C’est sur ce dernier court métrage que se sont achevées les deux heures de d
écouverte du cinéma africain proposées par BeV. Un exercice ô combien frustrant et cruel puisqu’à chaque fois que nous entrions dans l’action il fallait quitter la séance pour un autre extrait. Mais exercice nécessaire qui – comme la dégustation de bons vins – permet seule d’apprécier les nuances.
On lira des choses bien plus pertinentes que mes notes sur ce jeune cinéma africain dans un article des Clionautes(**). Vincent Marie y montre la difficulté non seulement matérielle (l’absence d’une véritable politique cinématographique africaine pèse sur l’indépendance des auteurs) mais aussi idéologique. Il développe le point de vue que l’Afrique au cinéma, filmé par l’Occident, est un regard très stéréotypé contre lequel les cinéastes africains doivent aussi se battre.
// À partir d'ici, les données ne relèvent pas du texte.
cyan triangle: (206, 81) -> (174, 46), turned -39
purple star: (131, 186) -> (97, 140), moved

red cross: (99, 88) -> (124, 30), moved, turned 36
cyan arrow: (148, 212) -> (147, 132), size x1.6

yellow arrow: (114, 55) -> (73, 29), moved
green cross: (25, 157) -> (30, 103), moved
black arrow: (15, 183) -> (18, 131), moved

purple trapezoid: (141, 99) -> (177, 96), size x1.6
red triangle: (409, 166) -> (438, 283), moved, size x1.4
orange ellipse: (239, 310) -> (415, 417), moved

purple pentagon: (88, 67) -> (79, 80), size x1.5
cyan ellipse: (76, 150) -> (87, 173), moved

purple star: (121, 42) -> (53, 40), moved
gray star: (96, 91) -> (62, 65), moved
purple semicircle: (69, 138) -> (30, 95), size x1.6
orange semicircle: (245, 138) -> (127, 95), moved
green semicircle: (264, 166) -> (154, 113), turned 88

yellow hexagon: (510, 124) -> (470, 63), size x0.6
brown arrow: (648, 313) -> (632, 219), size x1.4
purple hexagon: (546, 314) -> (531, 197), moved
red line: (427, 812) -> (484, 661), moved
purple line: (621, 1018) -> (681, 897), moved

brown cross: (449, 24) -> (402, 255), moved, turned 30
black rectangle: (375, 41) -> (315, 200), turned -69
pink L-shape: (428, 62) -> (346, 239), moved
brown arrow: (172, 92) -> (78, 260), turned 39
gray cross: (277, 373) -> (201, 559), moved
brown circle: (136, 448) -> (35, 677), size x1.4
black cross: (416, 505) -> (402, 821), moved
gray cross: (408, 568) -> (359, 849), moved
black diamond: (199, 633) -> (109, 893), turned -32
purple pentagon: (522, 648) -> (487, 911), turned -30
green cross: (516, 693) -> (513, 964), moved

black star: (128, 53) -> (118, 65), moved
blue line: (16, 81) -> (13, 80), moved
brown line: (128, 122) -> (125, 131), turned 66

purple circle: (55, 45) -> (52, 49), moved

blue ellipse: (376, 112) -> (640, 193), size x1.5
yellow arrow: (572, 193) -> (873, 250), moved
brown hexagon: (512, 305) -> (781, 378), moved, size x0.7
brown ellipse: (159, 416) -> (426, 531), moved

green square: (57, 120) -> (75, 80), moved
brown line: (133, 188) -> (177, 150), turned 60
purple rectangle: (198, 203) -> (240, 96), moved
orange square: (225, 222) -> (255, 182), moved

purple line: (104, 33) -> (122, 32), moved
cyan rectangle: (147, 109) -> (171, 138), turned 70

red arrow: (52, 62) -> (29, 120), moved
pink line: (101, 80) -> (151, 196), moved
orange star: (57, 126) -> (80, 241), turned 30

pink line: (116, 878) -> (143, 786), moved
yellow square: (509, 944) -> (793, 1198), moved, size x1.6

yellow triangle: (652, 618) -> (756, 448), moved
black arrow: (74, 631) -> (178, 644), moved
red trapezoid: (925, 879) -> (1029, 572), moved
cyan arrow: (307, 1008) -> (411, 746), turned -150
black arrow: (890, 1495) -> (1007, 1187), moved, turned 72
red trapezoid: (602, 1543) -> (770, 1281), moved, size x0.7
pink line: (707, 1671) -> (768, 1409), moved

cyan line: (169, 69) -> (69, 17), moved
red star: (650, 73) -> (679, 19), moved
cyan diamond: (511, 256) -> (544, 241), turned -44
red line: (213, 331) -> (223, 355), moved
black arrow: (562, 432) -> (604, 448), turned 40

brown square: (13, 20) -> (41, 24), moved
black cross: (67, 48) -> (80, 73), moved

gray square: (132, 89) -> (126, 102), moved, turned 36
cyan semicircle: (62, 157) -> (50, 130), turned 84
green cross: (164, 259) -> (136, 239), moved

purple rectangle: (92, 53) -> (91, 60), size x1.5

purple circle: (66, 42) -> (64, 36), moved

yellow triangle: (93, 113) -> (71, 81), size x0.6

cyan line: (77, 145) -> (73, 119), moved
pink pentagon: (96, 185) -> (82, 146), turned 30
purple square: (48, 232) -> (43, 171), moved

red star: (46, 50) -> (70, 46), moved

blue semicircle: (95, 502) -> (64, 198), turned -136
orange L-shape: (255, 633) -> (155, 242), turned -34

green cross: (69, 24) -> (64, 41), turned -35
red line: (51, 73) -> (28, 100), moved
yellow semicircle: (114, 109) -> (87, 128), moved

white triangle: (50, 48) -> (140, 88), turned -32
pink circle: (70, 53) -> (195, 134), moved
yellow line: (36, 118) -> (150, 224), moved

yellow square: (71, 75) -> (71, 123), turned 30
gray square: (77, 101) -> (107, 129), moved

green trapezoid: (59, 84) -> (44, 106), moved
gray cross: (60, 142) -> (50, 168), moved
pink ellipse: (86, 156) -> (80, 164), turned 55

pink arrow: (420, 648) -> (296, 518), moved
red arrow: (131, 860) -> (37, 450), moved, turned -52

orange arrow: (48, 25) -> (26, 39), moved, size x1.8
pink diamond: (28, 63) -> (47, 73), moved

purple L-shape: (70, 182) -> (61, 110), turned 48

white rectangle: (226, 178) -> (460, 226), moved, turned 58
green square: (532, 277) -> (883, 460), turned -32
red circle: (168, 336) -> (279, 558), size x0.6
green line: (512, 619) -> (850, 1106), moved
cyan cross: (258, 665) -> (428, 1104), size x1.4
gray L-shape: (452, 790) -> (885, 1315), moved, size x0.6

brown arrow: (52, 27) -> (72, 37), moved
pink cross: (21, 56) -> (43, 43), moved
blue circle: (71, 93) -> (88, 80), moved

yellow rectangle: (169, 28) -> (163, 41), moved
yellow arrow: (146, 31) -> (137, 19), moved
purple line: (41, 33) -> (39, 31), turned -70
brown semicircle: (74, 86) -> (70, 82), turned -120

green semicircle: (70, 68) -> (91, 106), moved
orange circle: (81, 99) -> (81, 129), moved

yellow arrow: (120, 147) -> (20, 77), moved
« Tarzaneries » et safaris, cimetières des éléphants, fleuves indomptables, tribus farouches, mines oubliées, hommes léopards, sorciers, potentats grotesques, boys serviles… tels sont les clichés de l’Afrique du septième art qui alimentent encore aujourd’hui le mythe d’un continent primitif et pittoresque où la faune, la flore et les indigènes se confondent presque indirectement pour servir de faire valoir aux tribulations d’une poignée de blancs perdus dans un monde hostile. […] des films tel que Out Of Africa ou Itinéraire d’un enfant gâté témoignent, à l’évidence, de la prégnance de ces visons réductrices où seuls les blancs ont le statut de héros ou d’humains à part entière. Le spectateur assis confortablement dans son fauteuil s’y retrouve et voyage par procuration sur un continent exotique.

Pour revenir à mon sujet du voyage, on comprend aisément que cette perception cinématographique de l’Afrique n’est pas sans conséquence sur la façon dont se pratique et s’entend le tourisme même alternatif. Pour se préparer au voyage on ira plus volontiers voir Blood Diamond que Faro, La Reine de Eaux. A l’heure du très haut débit, il est dommage qu’il n’existe pas de site VOD (video à la demande) proposant pour chaque pays un échantillon représentatif du cinéma local à destination (entre autres) des touristes en partance.

(*) Belleville En Vue(s), 10/12 allée du Père Julien Dhuit – 75020 Paris – M° Jourdain ou Pyrénées.